Understanding system calls in Linux with strace
The syscall is the mechanism by which user programs interact with the Linux kernel, and strace is a powerful tool for keeping track of them. To better understand how the operating system works, it is helpful to understand how they work.
The operating system can be divided into two modes of operation:
- Kernel mode is the privileged mode used by the operating system kernel.
- User mode is the mode in which most user applications run.
Users typically use command line utilities and a graphical interface (GUI) for their daily work. At the same time, system calls invisibly work in the background, referring to the kernel to do the work.

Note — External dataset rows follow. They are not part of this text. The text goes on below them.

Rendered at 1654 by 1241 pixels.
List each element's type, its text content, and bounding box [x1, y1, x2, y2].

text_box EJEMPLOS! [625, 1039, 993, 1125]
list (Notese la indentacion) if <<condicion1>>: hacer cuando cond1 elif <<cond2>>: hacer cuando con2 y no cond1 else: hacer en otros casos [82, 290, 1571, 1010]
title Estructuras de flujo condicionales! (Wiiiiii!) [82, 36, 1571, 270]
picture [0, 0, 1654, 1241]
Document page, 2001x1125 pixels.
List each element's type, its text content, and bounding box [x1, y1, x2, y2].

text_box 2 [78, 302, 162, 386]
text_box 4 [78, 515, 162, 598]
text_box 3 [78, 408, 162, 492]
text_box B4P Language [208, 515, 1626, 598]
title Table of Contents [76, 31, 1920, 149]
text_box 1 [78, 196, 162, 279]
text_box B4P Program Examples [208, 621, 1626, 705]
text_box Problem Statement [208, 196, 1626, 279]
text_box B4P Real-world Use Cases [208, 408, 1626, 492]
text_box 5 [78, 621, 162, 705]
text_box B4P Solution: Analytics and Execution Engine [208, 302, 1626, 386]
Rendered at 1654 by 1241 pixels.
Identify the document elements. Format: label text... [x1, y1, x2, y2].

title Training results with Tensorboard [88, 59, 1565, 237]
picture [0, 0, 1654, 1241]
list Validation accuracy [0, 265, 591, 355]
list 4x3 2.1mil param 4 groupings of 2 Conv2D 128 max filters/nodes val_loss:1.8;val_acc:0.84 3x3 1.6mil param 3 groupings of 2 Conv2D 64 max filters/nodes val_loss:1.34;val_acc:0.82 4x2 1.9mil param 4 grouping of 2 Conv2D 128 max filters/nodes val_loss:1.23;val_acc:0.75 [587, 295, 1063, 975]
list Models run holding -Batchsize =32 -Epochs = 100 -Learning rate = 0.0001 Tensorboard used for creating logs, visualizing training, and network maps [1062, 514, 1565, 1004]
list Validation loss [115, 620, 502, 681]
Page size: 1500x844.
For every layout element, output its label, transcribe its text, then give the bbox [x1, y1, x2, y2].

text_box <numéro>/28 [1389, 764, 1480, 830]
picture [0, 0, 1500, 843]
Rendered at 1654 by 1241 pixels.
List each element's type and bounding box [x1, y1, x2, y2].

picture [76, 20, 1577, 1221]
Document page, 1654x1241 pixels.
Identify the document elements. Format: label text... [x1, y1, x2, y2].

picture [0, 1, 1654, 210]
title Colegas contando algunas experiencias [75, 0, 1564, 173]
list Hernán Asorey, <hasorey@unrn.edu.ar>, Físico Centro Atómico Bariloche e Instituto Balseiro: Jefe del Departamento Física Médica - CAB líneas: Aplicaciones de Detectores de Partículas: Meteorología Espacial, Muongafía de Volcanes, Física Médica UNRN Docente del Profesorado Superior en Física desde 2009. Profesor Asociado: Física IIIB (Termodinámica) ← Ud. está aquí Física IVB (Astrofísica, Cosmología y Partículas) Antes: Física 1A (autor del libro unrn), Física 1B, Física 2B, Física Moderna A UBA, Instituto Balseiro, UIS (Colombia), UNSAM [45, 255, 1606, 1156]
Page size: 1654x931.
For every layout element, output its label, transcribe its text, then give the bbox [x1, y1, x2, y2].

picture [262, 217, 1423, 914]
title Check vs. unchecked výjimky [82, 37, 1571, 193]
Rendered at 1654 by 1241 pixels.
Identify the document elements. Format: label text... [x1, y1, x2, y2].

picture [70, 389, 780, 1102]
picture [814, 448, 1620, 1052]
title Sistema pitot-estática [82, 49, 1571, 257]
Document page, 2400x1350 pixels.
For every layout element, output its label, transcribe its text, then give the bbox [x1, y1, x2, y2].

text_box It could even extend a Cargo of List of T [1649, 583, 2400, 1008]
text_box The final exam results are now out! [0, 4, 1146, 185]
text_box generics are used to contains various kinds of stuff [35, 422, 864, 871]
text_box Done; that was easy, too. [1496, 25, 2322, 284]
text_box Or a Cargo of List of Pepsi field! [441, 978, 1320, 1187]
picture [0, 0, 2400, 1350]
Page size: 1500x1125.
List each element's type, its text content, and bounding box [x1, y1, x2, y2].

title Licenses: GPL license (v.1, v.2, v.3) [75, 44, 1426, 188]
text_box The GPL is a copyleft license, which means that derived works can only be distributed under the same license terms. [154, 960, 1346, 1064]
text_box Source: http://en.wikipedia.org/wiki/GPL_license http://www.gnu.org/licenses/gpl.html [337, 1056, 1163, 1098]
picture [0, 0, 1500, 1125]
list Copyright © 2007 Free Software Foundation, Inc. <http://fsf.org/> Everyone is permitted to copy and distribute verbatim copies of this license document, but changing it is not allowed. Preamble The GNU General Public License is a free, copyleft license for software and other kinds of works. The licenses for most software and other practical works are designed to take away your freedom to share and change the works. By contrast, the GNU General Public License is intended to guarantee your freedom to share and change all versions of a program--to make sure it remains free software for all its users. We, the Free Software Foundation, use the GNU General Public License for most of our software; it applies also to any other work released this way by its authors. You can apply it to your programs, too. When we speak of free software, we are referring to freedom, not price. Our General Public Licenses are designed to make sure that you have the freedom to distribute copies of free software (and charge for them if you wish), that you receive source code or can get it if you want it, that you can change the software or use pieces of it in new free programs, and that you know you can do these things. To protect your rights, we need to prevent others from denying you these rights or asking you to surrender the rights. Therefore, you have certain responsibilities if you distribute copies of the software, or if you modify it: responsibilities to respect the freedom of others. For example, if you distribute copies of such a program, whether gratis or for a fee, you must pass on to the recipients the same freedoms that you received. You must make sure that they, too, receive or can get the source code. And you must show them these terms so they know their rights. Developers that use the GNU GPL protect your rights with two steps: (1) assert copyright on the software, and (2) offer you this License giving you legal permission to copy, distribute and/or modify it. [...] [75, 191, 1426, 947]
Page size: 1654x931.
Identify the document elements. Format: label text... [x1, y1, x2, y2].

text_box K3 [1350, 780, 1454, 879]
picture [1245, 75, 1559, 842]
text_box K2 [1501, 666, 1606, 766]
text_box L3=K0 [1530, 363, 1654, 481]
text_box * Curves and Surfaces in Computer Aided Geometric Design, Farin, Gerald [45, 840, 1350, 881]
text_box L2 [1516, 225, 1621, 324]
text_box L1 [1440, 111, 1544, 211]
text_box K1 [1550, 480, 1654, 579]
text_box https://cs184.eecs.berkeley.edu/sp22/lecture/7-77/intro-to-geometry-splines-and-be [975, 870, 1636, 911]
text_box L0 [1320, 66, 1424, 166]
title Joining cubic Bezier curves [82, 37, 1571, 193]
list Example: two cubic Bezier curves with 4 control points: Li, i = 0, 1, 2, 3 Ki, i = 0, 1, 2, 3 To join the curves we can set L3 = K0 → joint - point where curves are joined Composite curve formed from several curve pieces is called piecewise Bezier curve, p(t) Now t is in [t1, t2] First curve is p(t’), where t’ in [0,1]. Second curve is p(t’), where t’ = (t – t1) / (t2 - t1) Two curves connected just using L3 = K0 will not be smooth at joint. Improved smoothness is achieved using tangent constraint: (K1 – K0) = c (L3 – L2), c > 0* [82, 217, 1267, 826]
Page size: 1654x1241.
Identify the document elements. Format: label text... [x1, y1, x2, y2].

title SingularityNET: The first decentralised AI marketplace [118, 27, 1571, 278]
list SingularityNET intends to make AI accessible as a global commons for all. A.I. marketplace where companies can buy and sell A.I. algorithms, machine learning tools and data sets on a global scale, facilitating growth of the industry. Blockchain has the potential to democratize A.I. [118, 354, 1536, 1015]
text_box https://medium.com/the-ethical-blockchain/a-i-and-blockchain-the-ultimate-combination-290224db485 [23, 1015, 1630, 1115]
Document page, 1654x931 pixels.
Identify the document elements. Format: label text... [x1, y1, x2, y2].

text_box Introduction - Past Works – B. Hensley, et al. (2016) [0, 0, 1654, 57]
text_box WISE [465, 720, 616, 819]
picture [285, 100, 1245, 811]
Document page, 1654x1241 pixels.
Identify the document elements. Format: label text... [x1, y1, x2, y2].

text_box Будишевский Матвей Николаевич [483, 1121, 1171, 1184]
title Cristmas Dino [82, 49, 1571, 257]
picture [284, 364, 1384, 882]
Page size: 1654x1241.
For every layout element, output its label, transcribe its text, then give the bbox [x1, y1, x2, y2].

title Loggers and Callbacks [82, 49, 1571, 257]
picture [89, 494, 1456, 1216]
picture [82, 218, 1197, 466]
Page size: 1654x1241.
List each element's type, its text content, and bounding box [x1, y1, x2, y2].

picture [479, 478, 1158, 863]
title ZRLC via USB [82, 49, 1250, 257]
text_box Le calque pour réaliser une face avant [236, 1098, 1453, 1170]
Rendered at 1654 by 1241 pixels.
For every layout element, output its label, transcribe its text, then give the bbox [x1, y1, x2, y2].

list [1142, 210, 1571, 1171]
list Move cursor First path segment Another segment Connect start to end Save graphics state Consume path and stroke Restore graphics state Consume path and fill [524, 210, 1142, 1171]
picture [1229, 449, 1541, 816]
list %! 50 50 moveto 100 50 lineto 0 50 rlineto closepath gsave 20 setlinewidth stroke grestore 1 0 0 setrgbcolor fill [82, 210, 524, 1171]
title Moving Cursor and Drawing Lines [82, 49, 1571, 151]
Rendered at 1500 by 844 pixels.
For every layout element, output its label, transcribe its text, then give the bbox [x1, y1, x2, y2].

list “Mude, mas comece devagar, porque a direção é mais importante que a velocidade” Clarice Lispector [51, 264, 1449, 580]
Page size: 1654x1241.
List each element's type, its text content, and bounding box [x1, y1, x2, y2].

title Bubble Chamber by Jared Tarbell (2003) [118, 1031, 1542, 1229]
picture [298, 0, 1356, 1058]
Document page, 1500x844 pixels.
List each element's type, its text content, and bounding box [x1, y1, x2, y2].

System calls are very similar to function calls in the sense that arguments are passed in and they return values. The only difference is that system calls work at the kernel level, but functions do not. Switching from user mode to kernel mode is carried out using a special mechanism interrupts…
Most of these details are hidden from the user in the system libraries (glibc on Linux systems). System calls are generic in nature, but despite this, the mechanics of their execution are largely hardware-dependent.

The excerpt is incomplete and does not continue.